This is a short rant about Comet.
For the non-UK bods, Comet is a large electrical goods chain that has been in financial trouble for YEARS. Last year, it was sold for just two pounds sterling. This week, it finally kicked its legs in the air and went into administration.
Okay, fair enough. Although perhaps not for the two and a half thousand employees who may be unemployed by Christmas, obviously.
The trouble is that, when people buy white goods or large ticket items, they save up over time (or get into debt with payday loan companies and weekly payment schemes, but that’s another story). They often gather gift vouchers and cards to put towards their major purchase for a considerable period of time.
The television pundits advised people with vouchers lying in a drawer to get out at the weekend and spend them before the administrators moved in.
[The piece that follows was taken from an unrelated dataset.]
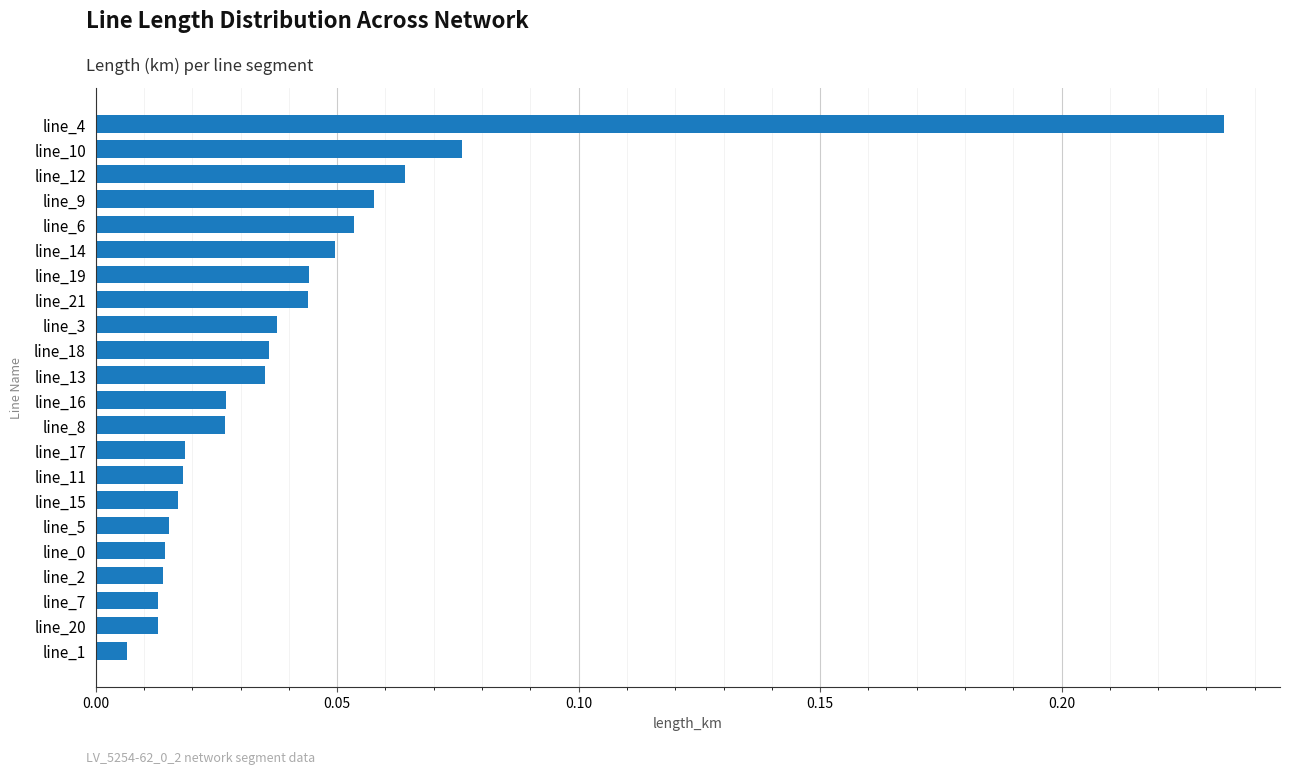

How many bars are there in total?

22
This was a problem because the first thing the administrators did was refuse to accept all vouchers and gift cards.
Now, I don’t consider myself a MASSIVE expert on retail economics, but I’m pretty sure that when you buy a gift card for someone, you have ALREADY PAID THE MONEY to the retailer.
To then turn around to the holder of, what essentially amounts to a receipt for funds already paid, and tell them they cannot take the goods that have already been paid for, is just not on.
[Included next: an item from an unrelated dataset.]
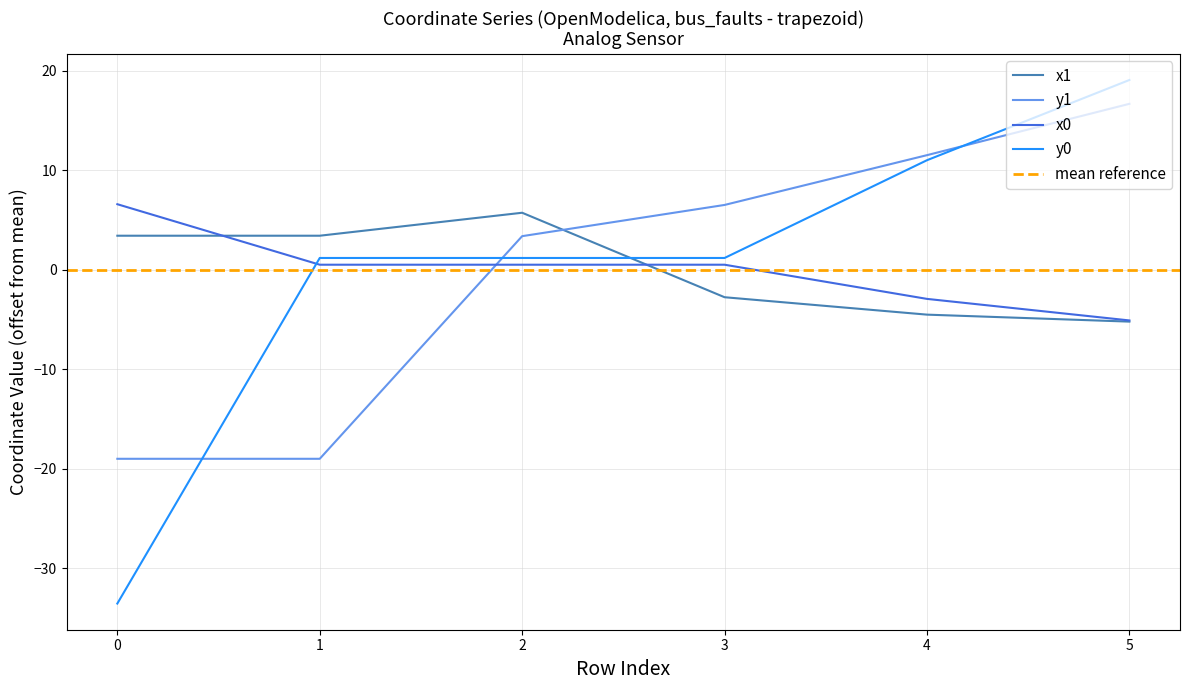

Reading left to right, extract all data points from this chart.

x1: 3.4	3.4	5.7	-2.8	-4.5	-5.2
y1: -19.0	-19.0	3.4	6.5	11.5	16.7
x0: 6.6	0.5	0.5	0.5	-2.9	-5.1
y0: -33.6	1.2	1.2	1.2	11.0	19.1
In fact, strictly speaking, I think it’s theft, as defined by the Theft Act 1969 (as amended), because it is the taking of payment for goods or services you have no intention of supplying. That’s the definition of theft. Or to put it another way, that the Bill fans might find more familiar, it is the taking away with the intent to permanently deprive.
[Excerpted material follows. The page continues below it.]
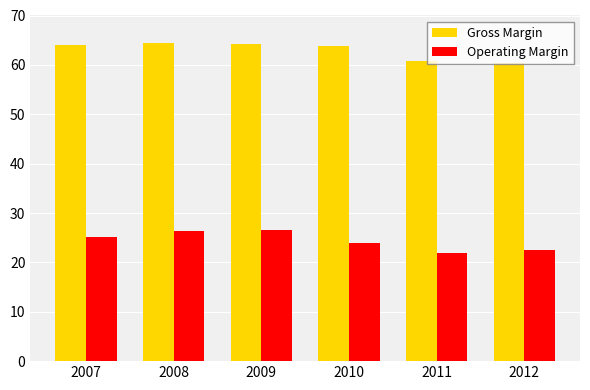

The value of Gross Margin at 2011 is 41.7. True or false?

False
Now, conveniently, as at 19:16 today, 6 November 2012, the BBC News website says that Comet vouchers have now been reinstated, so this little boy can now redeem his voucher.
If you normally skip the links, read this one.
The refusal of this little boy’s voucher caused public ire on a scale I have rarely seen. We get annoyed, we sigh, we mutter amongst ourselves, when large companies misbehave, but we rarely see fury on the scale that this generated. The fact that they have now backed down is, frankly, the safest thing they could have done.
There were those who tried to explain the concept of creditors and the rules of administration, but no one was listening.
And on this occasion, I think the “people” were right. People who have purchased vouchers should not be treated as creditors, and if the law needs to be changed in this area, then so be it. Sort it out, legislators, because this cannot be allowed to happen again. Ever. Even for three days.
Once payment has been made, consumers should always have the right to claim their goods. Anything else is a shameful state of affairs that needs remedying forthwith.
This piece will be reblogged on Consumer, Fight Back, for fairly obvious reasons.